If you cross 40 or 50 prompts and keep fighting the same bug, that is the 70% wall, not a you-problem. Revert to your last good commit and re-scope smaller.

Can you sell a vibe-coded game?

Yes, with disclosure and clear eyes on the risks.

Steam has required generative-AI disclosure since January 2024 and rewrote the rules in January 2026. AI dev tools used for “efficiency gains” are now exempt, so AI-assisted code generally does not trigger disclosure, but AI-generated art, audio, and writing that ships to players does. About 7,818 Steam titles disclosed AI use in the first half of 2025 alone, roughly 20% of that year’s releases. Fill the survey out honestly; it is a legal attestation.

itch.io requires disclosure too and tags projects “AI Generated” or “No AI,” and buyers actively filter on that “No AI” tag, so know your audience.

Ownership is the sharp edge. The US Copyright Office has held that purely AI-generated content with no real human authorship cannot be copyrighted. In plain terms: if your game ships fully AI-generated art with no meaningful human input, a competitor may be able to copy those assets legally. Read the commercial-rights terms on the exact plan you pay for, since they vary by tool and change often. I am not a lawyer, and on real money you want one.

The Vibe Jam: the benchmark for vibe-coded games

If you want a deadline that forces you to finish, enter the Vibe Jam. Run by indie maker Pieter Levels, it is the closest thing to an annual public benchmark for AI game coding. The 2025 jam drew over 1,000 submissions and required at least 80% AI-generated code, instant browser play, and no login. The 2026 edition raised the AI-code threshold to 90%, recommended Three.js, ran April to May 2026, and closed with 945 games and over 240,000 players.

On the prize money, be careful which number you trust. The official vibej.am/2026 page lists a $40,000 pool ($25,000 Gold, $10,000 Silver, $5,000 Bronze) with sponsors Cursor, Bolt.new, Glif, and Tripo AI. An older announcement page still shows a stale $35,000 figure, and as of June 2026 the winners had not been announced. Verify the final figures before you quote them anywhere.

The deeper lesson from the jam comes from a16z’s own reality check. Investment partner Robin Guo put it bluntly: people acting like they vibe coded a game in two hours as a total non-coder are running “a charade. You can’t just spin up Cursor, input ‘make flappy birds,’ and one shot a game, at least not yet.” His colleague Josh Lu drew the useful conclusion: “If 80% of a game can be vibe coded then the 20% remaining becomes incredibly important.” That 20%, the polish, the feel, the mechanics nobody else thought of, is your job and your edge.

* TASKS:
[A] In the vibe-coded games passage, change "Three.js" to "Babylon.js" in the part starting at "If you want" and ending at "over 240,000 players.", then give that part in full.
[B] Write what comes next in the passage on vibe-coded games, picking up after its final sentence.
The records can be set aside, since nothing here depends on them.

* RECORD EXTRACTS:

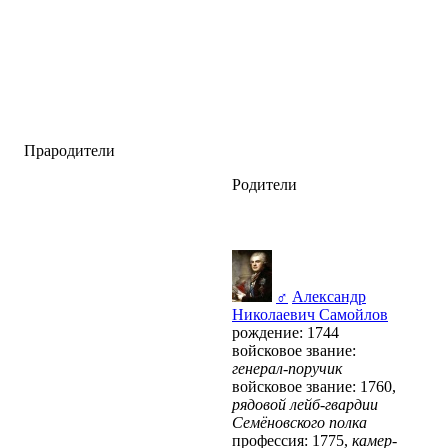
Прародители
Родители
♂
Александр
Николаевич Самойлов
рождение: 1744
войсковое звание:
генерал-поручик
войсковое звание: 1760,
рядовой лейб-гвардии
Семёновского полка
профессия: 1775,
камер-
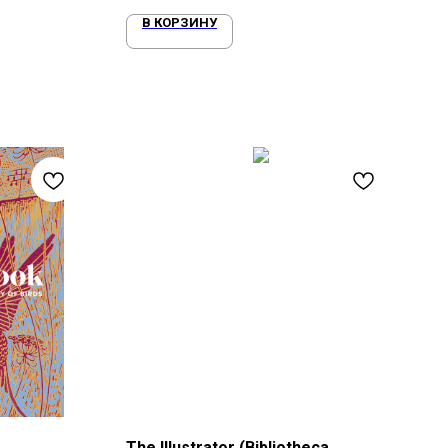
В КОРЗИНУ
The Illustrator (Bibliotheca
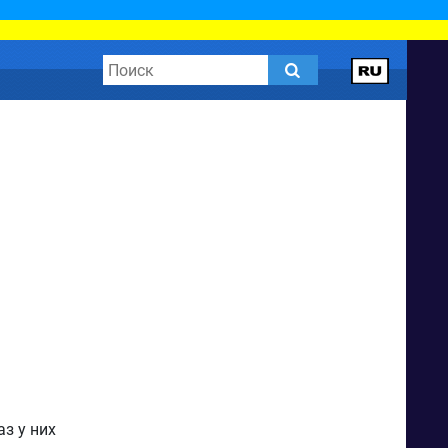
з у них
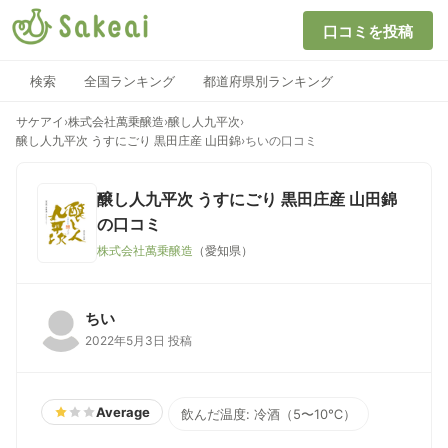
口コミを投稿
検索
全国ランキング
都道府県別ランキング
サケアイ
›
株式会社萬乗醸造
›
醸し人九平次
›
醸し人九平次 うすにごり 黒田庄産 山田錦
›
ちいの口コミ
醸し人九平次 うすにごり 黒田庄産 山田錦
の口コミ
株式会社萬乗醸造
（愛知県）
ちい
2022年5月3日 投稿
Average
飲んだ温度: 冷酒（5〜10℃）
==
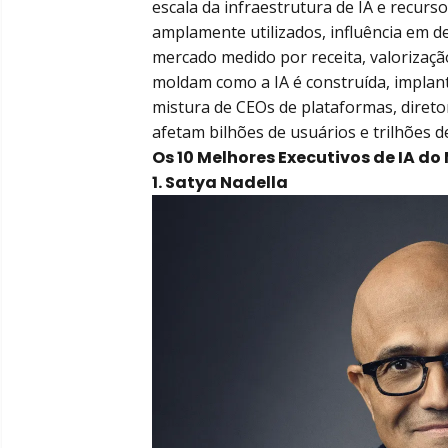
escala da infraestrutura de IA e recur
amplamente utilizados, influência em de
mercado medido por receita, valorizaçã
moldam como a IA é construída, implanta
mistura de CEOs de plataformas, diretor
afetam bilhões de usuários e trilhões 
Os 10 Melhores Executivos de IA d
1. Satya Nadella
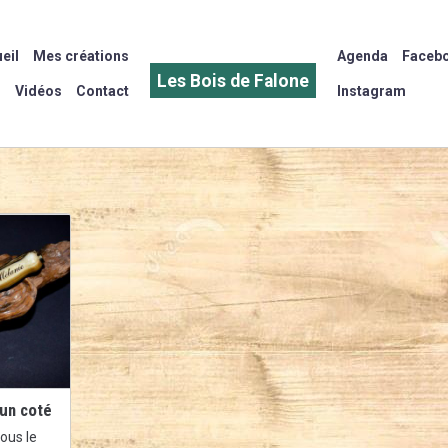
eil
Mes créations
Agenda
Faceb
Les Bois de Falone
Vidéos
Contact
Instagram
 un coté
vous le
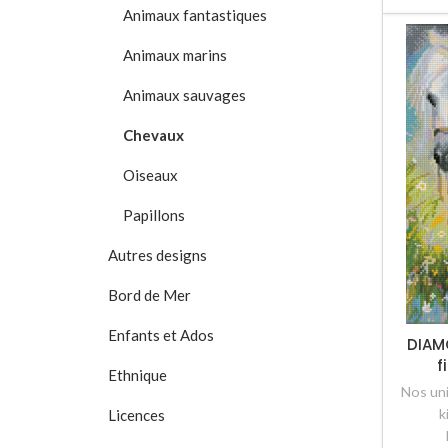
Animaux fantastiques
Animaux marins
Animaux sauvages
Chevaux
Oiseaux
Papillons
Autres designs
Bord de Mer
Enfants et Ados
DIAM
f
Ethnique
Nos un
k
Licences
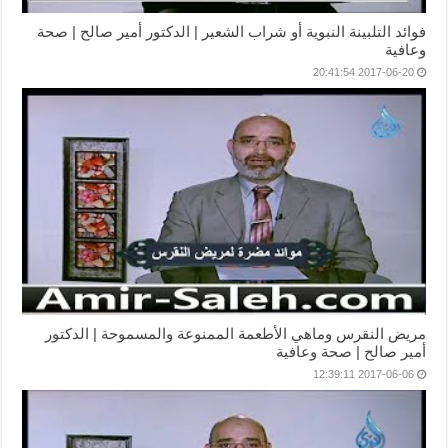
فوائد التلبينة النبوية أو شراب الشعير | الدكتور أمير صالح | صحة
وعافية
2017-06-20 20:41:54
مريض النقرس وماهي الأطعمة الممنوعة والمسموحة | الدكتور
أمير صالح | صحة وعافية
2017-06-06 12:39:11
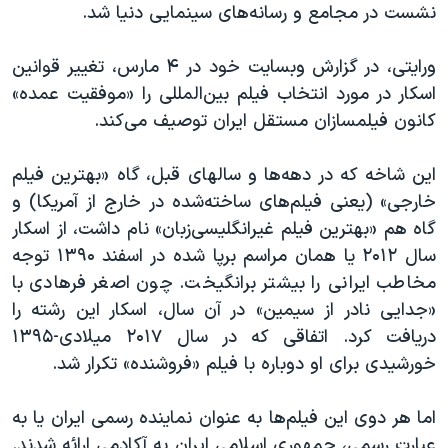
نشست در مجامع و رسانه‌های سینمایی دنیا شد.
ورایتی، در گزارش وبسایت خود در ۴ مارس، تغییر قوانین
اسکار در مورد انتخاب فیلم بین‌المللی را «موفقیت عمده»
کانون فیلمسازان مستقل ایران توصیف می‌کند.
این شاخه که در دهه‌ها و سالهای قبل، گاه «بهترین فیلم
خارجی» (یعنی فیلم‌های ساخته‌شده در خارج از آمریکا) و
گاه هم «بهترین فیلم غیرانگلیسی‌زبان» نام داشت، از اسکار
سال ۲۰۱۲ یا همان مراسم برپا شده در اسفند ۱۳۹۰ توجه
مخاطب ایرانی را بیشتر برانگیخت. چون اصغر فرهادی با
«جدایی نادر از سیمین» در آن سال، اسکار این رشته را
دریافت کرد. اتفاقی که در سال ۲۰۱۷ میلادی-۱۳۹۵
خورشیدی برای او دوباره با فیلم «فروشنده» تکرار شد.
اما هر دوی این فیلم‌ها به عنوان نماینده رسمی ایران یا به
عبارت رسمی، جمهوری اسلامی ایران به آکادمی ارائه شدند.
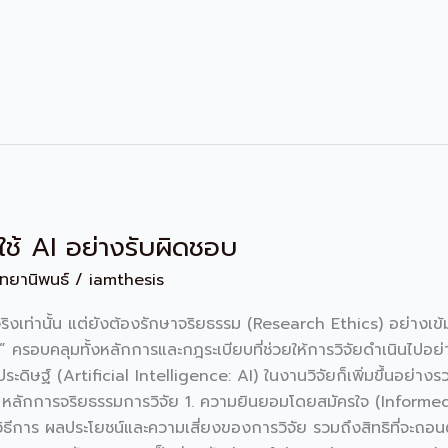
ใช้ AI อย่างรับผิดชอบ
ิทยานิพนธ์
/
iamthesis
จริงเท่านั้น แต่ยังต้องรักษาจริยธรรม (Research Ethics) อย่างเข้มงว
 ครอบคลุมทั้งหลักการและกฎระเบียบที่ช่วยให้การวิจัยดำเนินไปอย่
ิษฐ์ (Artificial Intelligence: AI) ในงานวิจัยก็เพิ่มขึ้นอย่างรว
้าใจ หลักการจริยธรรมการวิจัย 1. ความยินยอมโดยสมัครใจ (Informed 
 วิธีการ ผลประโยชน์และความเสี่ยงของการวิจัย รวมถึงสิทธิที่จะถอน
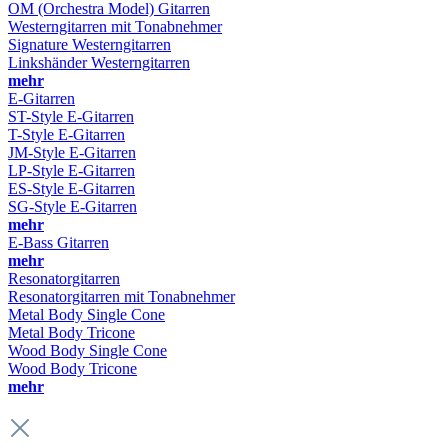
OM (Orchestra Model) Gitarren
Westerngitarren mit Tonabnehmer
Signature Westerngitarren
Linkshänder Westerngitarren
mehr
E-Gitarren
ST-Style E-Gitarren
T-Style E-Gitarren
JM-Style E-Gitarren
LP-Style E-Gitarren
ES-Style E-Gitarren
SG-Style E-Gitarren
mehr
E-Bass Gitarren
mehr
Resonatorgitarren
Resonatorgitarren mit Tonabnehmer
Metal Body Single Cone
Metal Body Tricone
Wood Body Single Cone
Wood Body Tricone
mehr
--
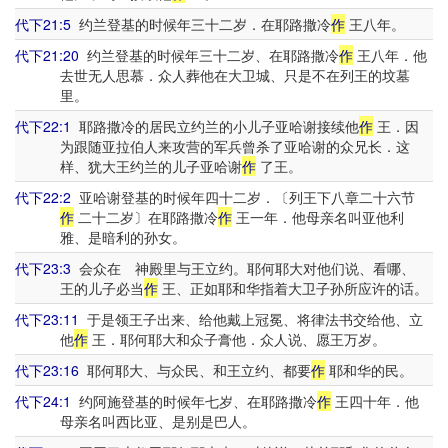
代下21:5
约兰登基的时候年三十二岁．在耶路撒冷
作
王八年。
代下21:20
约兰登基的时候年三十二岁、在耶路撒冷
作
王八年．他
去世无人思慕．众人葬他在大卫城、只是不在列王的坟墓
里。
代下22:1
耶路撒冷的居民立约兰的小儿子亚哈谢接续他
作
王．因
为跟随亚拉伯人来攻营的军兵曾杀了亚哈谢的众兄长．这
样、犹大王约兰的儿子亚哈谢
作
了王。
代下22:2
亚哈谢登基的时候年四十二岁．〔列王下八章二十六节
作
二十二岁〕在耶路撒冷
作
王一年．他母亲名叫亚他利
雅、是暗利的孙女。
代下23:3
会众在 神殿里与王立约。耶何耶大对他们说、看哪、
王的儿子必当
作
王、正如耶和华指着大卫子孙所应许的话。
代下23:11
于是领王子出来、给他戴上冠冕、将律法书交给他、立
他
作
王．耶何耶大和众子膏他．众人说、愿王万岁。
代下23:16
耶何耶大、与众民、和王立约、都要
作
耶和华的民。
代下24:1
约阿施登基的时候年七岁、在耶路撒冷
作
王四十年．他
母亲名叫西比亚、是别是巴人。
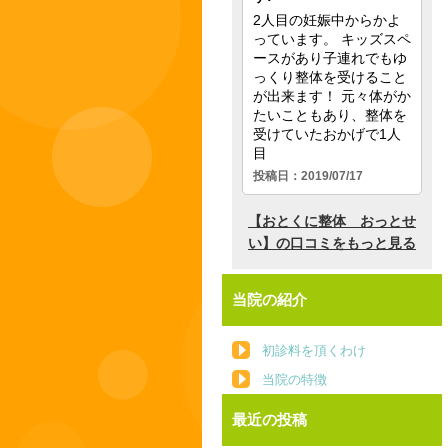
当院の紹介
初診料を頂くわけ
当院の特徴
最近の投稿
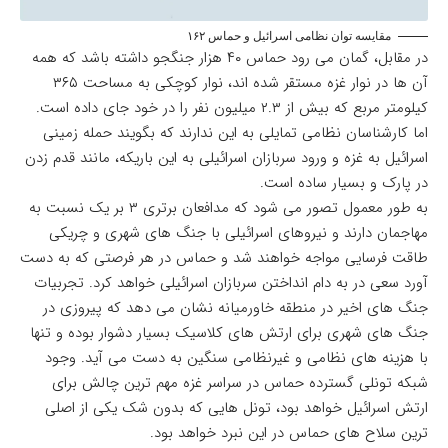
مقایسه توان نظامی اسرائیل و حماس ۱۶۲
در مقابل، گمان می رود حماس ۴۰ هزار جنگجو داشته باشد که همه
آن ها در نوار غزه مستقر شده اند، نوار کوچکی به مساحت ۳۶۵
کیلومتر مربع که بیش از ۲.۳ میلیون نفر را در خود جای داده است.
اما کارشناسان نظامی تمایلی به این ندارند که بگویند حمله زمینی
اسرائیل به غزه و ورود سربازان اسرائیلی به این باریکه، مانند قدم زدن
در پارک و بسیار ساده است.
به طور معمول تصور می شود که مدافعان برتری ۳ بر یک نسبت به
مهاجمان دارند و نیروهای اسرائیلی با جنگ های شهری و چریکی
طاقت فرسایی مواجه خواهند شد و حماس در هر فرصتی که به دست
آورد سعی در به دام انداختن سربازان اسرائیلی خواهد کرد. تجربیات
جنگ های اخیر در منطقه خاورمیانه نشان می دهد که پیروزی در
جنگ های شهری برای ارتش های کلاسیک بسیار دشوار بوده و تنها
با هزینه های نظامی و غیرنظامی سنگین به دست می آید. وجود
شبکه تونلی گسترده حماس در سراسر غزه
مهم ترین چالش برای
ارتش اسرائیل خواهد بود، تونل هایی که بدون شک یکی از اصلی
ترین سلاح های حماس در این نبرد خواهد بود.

* ACTIVITY ANSWERS:
[A]
If you want a deadline that forces you to finish, enter the Vibe Jam. Run by indie maker Pieter Levels, it is the closest thing to an annual public benchmark for AI game coding. The 2025 jam drew over 1,000 submissions and required at least 80% AI-generated code, instant browser play, and no login. The 2026 edition raised the AI-code threshold to 90%, recommended Babylon.js, ran April to May 2026, and closed with 945 games and over 240,000 players.

[B]
FAQ

Can you vibe code a game with no coding experience?

Can you vibe code a game with no coding experience? Yes, for simple browser games. Rosebud AI and GDevelop’s agent let beginners ship a playable 2D game. You will still hit the 70% wall on anything complex, where reading some code helps a lot.

How long does it take to vibe code a game?

A simple browser game takes an evening. A polished multiplayer 3D game is more like 20 hours and hundreds of prompts; one developer’s dogfight game took 500 prompts and 20 euros of credits.

What is the best tool to vibe code a game?

For beginners, Rosebud AI. For developers who want to own the code, Cursor with a rules file. For the fastest browser prototype, Bolt.new. There is no single best, only the right fit for your skill and goal.

Can you make a 3D game with AI?

Yes. Three.js is the standard for 3D browser games because AI models know it well and deployment is one file. Expect more iteration than 2D and watch for outdated API versions.

Can you vibe code a multiplayer game?

You can get a prototype, but real-time netcode is the hard limit AI cannot reliably one-shot. Use a managed backend and expect to hand-tune bandwidth and sync yourself.

How do you fix vibe-coded game bugs?

Commit working builds to Git, revert when a change breaks things, scope prompts small, tell the AI what not to touch, and paste exact errors with screenshots.

Pick one tiny game idea tonight, open Rosebud or Cursor, and ship a playable toy before you go to bed.